Si tratta di un’antica tradizione siciliana che precede di molto la storia del fratello Marsala, divenuto poi uno dei vini più famosi al mondo complice un avventuriero inglese, John Woodhouse, che a causa di una tempesta nel 1773 attraccò al porto del paesino siciliano e scoperto il Perpetuum decise di portarlo in Inghilterra addizionandolo con alcol, per conservarlo al meglio fino alla destinazione. Ma quella del Marsala è storia nota. Il Perpetuo, invece viaggia su un terreno di racconto meno battuto, ma che custodisce una forza narrativa capace di comprendere le radici della nostra cultura.

Tremila anni di storia, un certificato di nascita incerto che risale fino alle dominazioni dei fenici e dei cartaginesi dell’isola. Da sempre un prodotto da custodire in famiglia che nasceva dalle vite ad alberello, una tecnica di coltivazione che favorisce la verticalità, garantendo in terreni siccitosi la conquista da parte della radici del sottosuolo, dove trovano sostanze nutrienti utili per la crescita.

Vino ossidativo, destinato a durare nel tempo. Spesso a contenerlo una botte di castagno e rovere per ogni annata, conservata gelosamente dalle famiglie del marsalese. Poi ad ogni prelievo di vino corrispondeva l’azione del rabbocco che veniva effettuato con le vendemmie più recenti, tecnica antica conosciuta da molti con il nome di “metodo Soleras”. Portato in tavola per festeggiare le grandi occasioni e tramandato di generazione in generazione, destinato a durare per l’eternità. Col il cambiare delle abitudini, però, questa pratica antica ha rischiato di perdersi, con l’emergere di una società sempre più consumistica, si è rischiato di dimenticare il senso vero del custodire, del mantenere a lungo.

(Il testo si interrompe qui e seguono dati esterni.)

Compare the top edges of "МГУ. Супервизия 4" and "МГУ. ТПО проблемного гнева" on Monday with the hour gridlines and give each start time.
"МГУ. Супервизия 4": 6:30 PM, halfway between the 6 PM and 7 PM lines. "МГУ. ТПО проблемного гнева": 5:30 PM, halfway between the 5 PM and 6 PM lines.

Di quel 1903 Marco De Bartoli, che ci ha lasciato purtroppo nel 2011 all’età di 66 anni, è andato alla ricerca come di altre annate preziose. Girando tra le famiglie marsalesi e del trapanese è riuscito a recuperare botti spesso dimenticate, costruendo un patrimonio dal valore storico e sociale unico. Riportare il Perpetuo, vino senza tempo, ai fasti di un tempo è stata la sua missione che continua a camminare, con nuovi visioni, nel fare attento dei suoi figli Renato, Sebastiano e Giuseppina.

Oggi il Perpetuo rappresenta un vino, una storia da conoscere che vede tanti produttori della zona impegnati a raccontarla prima in botte e poi in bottiglia. Una storia che resiste, che non cede il passo facile alle tentazione di tempi veloci e più immediati. Così capita che degustandone un calice si finisca a riflettere sul valore degli anni, delle attese e dell’atto sempre più raro del custodire.